In Britain, a number of London merchants expressed interest in joining the Americans when the petition was presented, although Benjamin Franklin advised against the proposition. On 21 December, Benjamin Franklin, Lee, and Bollan were notified by Lord Dartmouth that the petition was "decent and respectful" and that it would be presented as soon as possible to the Houses of Parliament. However, Franklin wrote two days later that the petition could not be presented to Parliament until after the Christmas recess.

===Response===
On 19 January 1775, the petition was presented to the House of Commons by Lord North, and was also presented to the House of Lords the following day.
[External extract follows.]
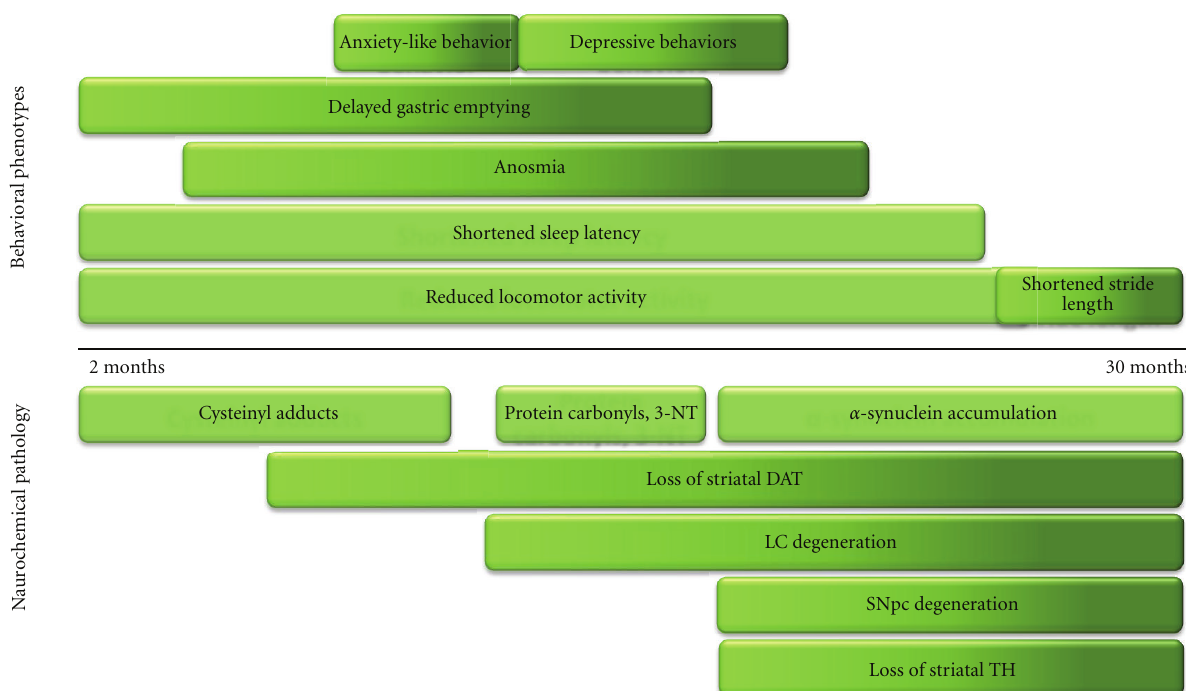
Figure 2: Timeline of Parkinsonian features observed in the VMAT2-deficient mice from 2–30 months of age. Symptoms or pathology indicated by a solid colored box did not increase in severity as the mice aged. All boxes end at the last age the symptom or pathology was measured. Behavioral phenotypes: reductions in locomotor activity and latency to behavioral signs of sleep were first observed at 2 months of age and were found to persist until their last measurements at 6 months of age and 18 months of age, respectively. Gastric emptying was first measured at 2 months of age, and increased in severity until the last time point at 18 months of age. Hyposmia began at 4 months, with full anosmia at 6 months of age and persisting until the last evaluation at 18 months. Anxiety-like behavior was first assessed at 4 months of age, persisting until 6 months of age. Even though depressive-like behaviors were measured at 4–6 months of age, presence of a depressive-like phenotype was not detected until 12 months of age, lasting until 15 months of age. Finally, reductions in forepaw stride length were not seen until 27 months, reaching full severity at 30 months of age. Neurochemical pathology: evidence of oxidative damage was first observed through the formation of cysteinyl adducts at 2 months, which were still present at 12 months. Protein carbonyls and 3-nitrotyrosine formation did not occur until 12 months of age. Accumulation of α -synuclein began at 18 months with evidence remaining until 24 months of age. Loss of striatal DAT expression measured immunohistochemically began at 6 months of age progressing in severity until 22 months of age. Reductions in striatal TH expression begin at 18 months of age, reaching maximal severity at 30 months. Degeneration of the LC starts at 12 months of age in the VMAT2-deficient animals, preceding nigral loss, which does not begin until 18 months of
It came down among a great Heap of letters of Intelligence from Governors and officers in America, Newspapers, Pamphlets, Handbills, etc., from that Country, the last in the List, and was laid upon the Table with them, undistinguished by any particular Recommendation of it to the Notice of either House; and I do not find, that it has had any further notice taken of it as yet, than that it has been read as well as the other Papers.
— Benjamin Franklin, February 5, 1775

Because the petition was intermingled with many other documents, and given the increasing turmoil of the times, little attention was given to the petition by Parliament. Likewise, the King never gave the Colonies a formal reply to their petition.

==Publication==
When the official papers of Congress were published in October and November 1774, the Petition to the King was omitted, because it was preferred that the address be read by the King before being made public. It was not until 17 or 18 January 1775 that the papers were officially released by the secretary of the Continental Congress, Founding Father Charles Thomson, for publication.

==Surviving drafts==
Three drafts of the Petition to the King still survive: one written by Patrick Henry, one written by Richard Henry Lee, and one by John Dickinson.

===Patrick Henry===
The Henry draft is written with very few corrections on its four portfolio pages. Compared to the final version of the Address, the draft contains more rhetorical descriptions of the contested Acts, and focuses less on the Colonies' past loyalty to Britain.

===Richard Henry Lee===
The Lee draft is neatly written, with minor changes, on three portfolio pages. Compared to the Henry draft, the descriptions of the grievances were brief. It does contain, however, a harsh attack on the King's ministers, most notably Bute, Mansfield, and North. Because of the inflammatory language in this draft, it is argued that this is the version that was rejected by Congress on 21 October 1774.

===John Dickinson===
The Dickinson draft is a rough composition, rife with many changes, including entire paragraphs designated to be transposed. The document is nine and a half portfolio pages, numbered 1-9 and 12, with pages 10 and 11 left blank. The text found in this draft is virtually identical to the document adopted by Congress, with the main difference lying in the list of grievances in the adopted version, which resembled those found in the other two drafts.

==Historical significance==
The Petition to the King reflected the Colonies' desire to maintain relations with Britain, given that certain demands were met. In particular, it showed that the Colonies viewed themselves as loyal to the British monarchy rather than to Parliament.